* Task goal
Transcribe the data below exactly, but only from the line containing "index tip: (1121, 664)" through its final line, both included.

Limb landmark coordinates
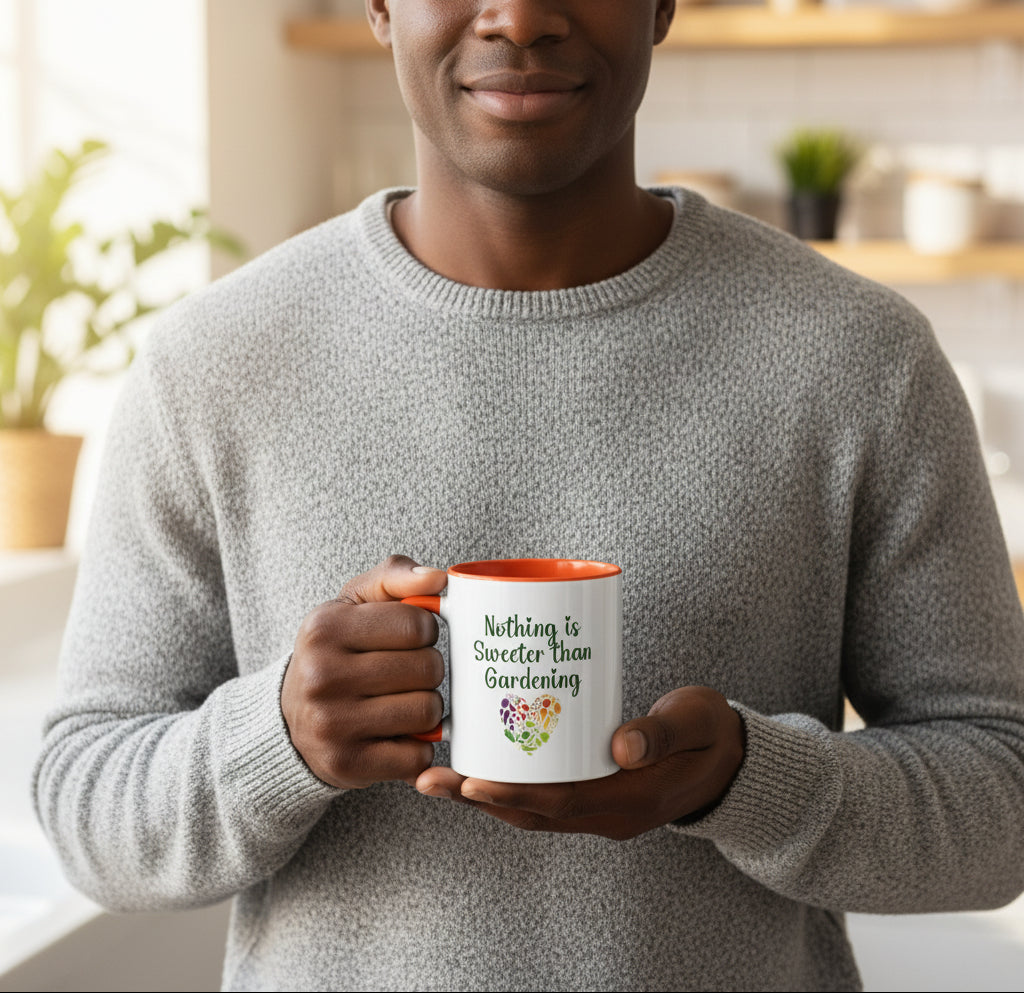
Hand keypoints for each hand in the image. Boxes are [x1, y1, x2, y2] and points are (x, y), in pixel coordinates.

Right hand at [282, 555, 447, 788]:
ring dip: (427, 708)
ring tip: (403, 701)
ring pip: (428, 711)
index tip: (409, 639)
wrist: (291, 719)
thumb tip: (437, 579)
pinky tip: (397, 735)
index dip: (426, 631)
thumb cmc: (336, 652)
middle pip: (428, 668)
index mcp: (324, 628)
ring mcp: (332, 724)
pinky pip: (418, 756)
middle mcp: (322, 676)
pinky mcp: (347, 765)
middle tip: (407, 673)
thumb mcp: (354, 603)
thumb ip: (395, 577)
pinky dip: (418, 747)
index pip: (418, 624)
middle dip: (429, 669)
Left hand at [414, 686, 744, 838]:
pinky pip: (544, 798)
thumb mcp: (695, 721)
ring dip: (484, 794)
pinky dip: (509, 786)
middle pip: (532, 812)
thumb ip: (661, 731)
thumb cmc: (711, 732)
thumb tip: (619, 747)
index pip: (560, 803)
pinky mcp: (596, 793)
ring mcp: (601, 808)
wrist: (731, 757)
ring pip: (532, 809)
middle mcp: (609, 814)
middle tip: (428, 777)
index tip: (469, 778)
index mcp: (632, 801)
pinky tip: (484, 763)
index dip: (511, 792)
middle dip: (477, 797)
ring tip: (439, 774)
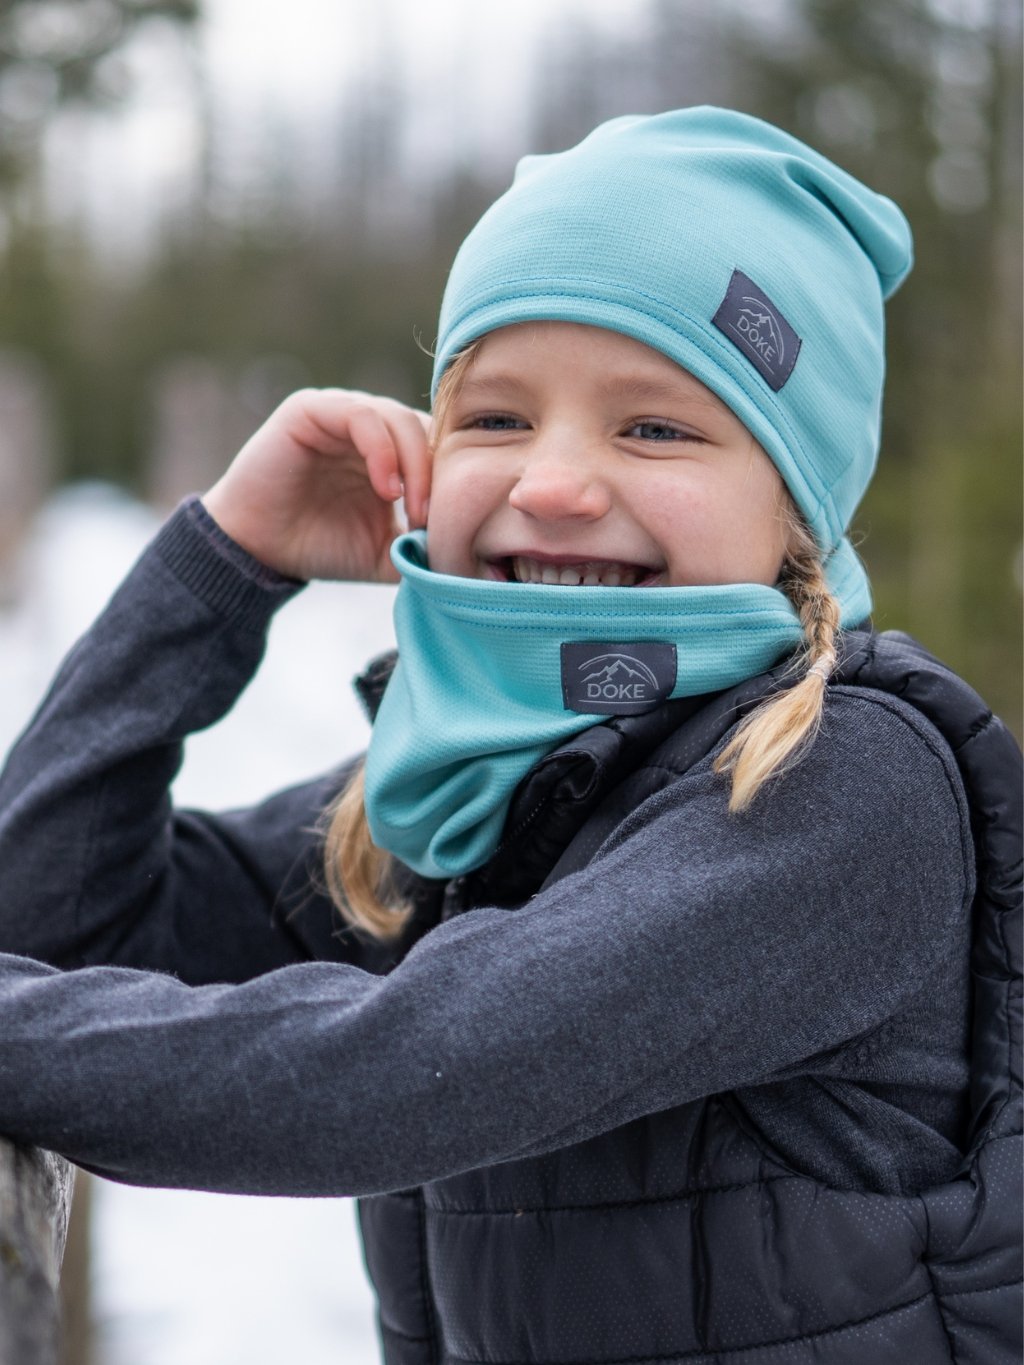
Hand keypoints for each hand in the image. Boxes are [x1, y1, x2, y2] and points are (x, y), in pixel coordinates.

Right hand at [202, 389, 431, 582]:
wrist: (258, 551)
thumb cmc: (322, 549)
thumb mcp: (387, 553)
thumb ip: (424, 547)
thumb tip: (469, 558)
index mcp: (392, 451)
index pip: (440, 446)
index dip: (453, 480)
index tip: (452, 526)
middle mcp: (370, 427)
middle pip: (427, 429)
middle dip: (438, 474)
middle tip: (431, 519)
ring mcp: (342, 413)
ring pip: (399, 418)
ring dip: (415, 464)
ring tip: (410, 507)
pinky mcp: (312, 409)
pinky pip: (362, 415)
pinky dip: (383, 450)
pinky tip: (387, 488)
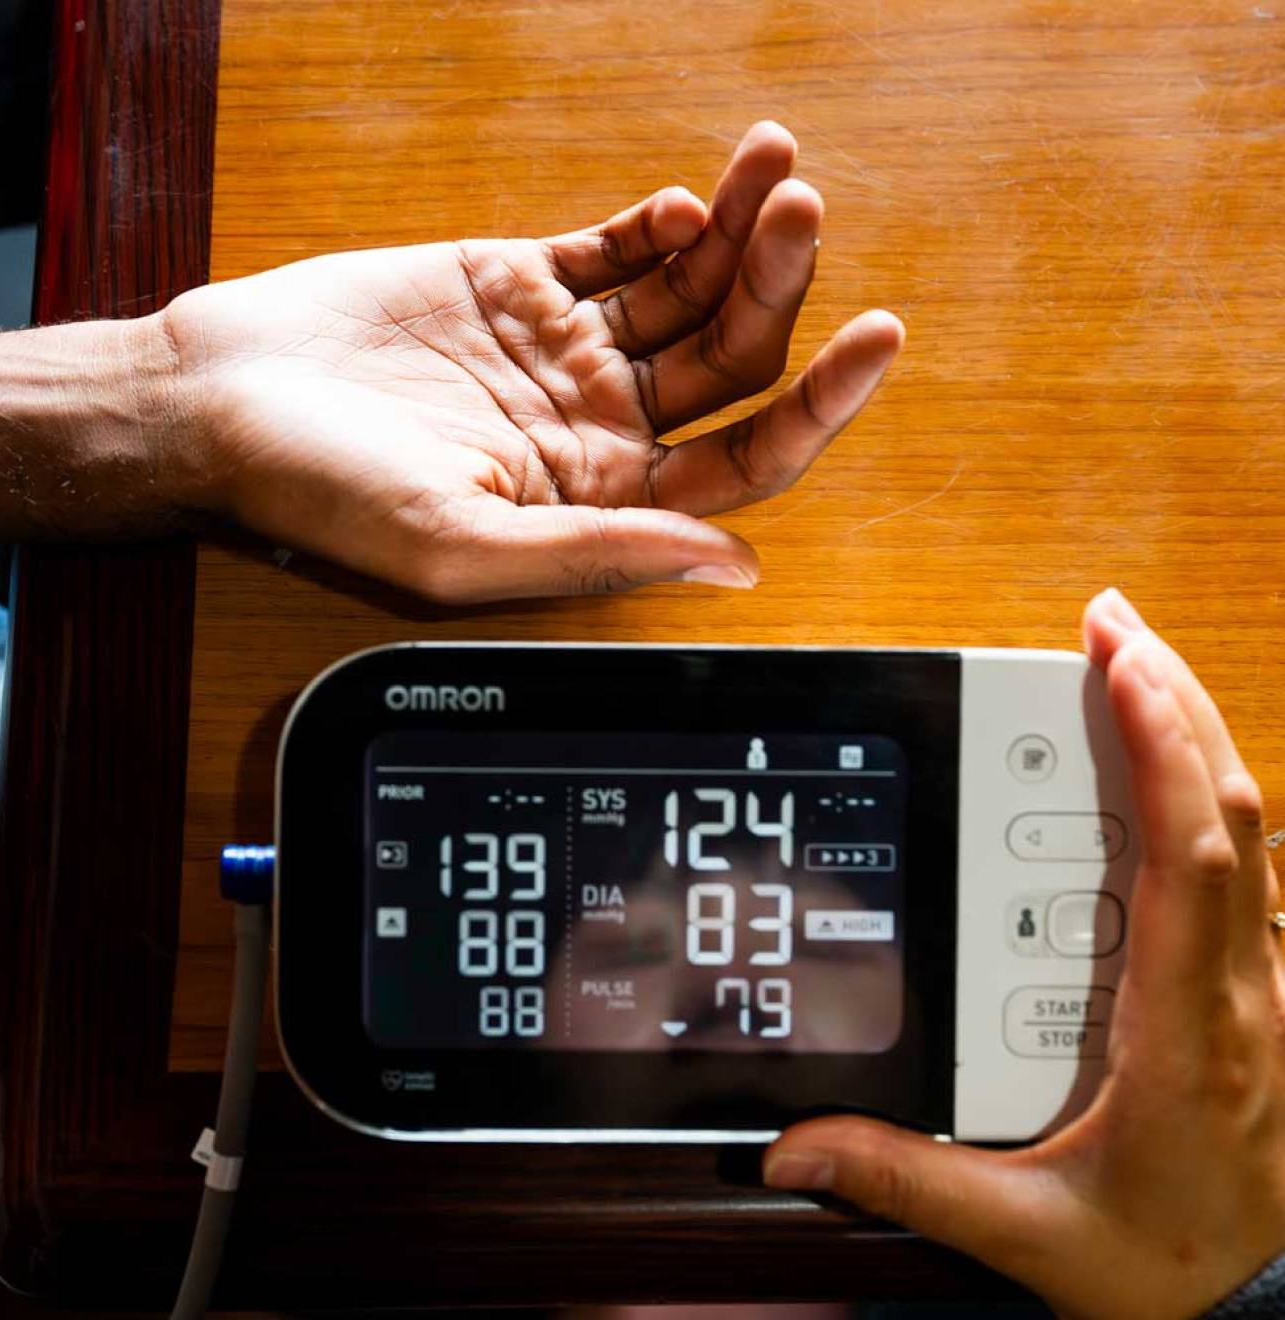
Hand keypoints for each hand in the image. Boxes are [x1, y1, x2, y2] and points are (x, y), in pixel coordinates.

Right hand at [162, 122, 902, 601]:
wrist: (222, 401)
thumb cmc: (323, 493)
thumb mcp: (463, 545)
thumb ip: (603, 550)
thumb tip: (735, 564)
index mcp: (601, 500)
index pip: (743, 460)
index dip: (817, 408)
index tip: (873, 339)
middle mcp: (599, 429)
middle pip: (730, 363)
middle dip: (781, 287)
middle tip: (802, 212)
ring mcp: (567, 353)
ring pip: (689, 294)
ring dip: (741, 236)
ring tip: (775, 171)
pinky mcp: (523, 285)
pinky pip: (620, 250)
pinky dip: (665, 222)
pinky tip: (690, 202)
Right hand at [764, 588, 1284, 1318]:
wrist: (1257, 1311)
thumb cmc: (1159, 1264)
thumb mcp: (1027, 1234)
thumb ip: (908, 1178)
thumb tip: (803, 1147)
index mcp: (1188, 1034)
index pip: (1190, 857)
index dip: (1162, 746)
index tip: (1121, 664)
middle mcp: (1241, 993)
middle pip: (1229, 812)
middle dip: (1175, 699)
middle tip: (1113, 625)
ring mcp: (1260, 986)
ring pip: (1246, 831)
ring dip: (1191, 734)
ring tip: (1131, 666)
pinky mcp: (1251, 988)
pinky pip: (1239, 866)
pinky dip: (1198, 790)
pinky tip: (1156, 767)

* Written answer
index tip: (1121, 664)
middle mcp: (1241, 993)
middle pip: (1229, 812)
middle dip: (1175, 699)
middle tip: (1113, 625)
ring mcp: (1260, 986)
ring pip: (1246, 831)
ring dip: (1191, 734)
ring tip: (1131, 666)
pinky mcp: (1251, 988)
pinky pip: (1239, 866)
pinky dip: (1198, 790)
pinky tip: (1156, 767)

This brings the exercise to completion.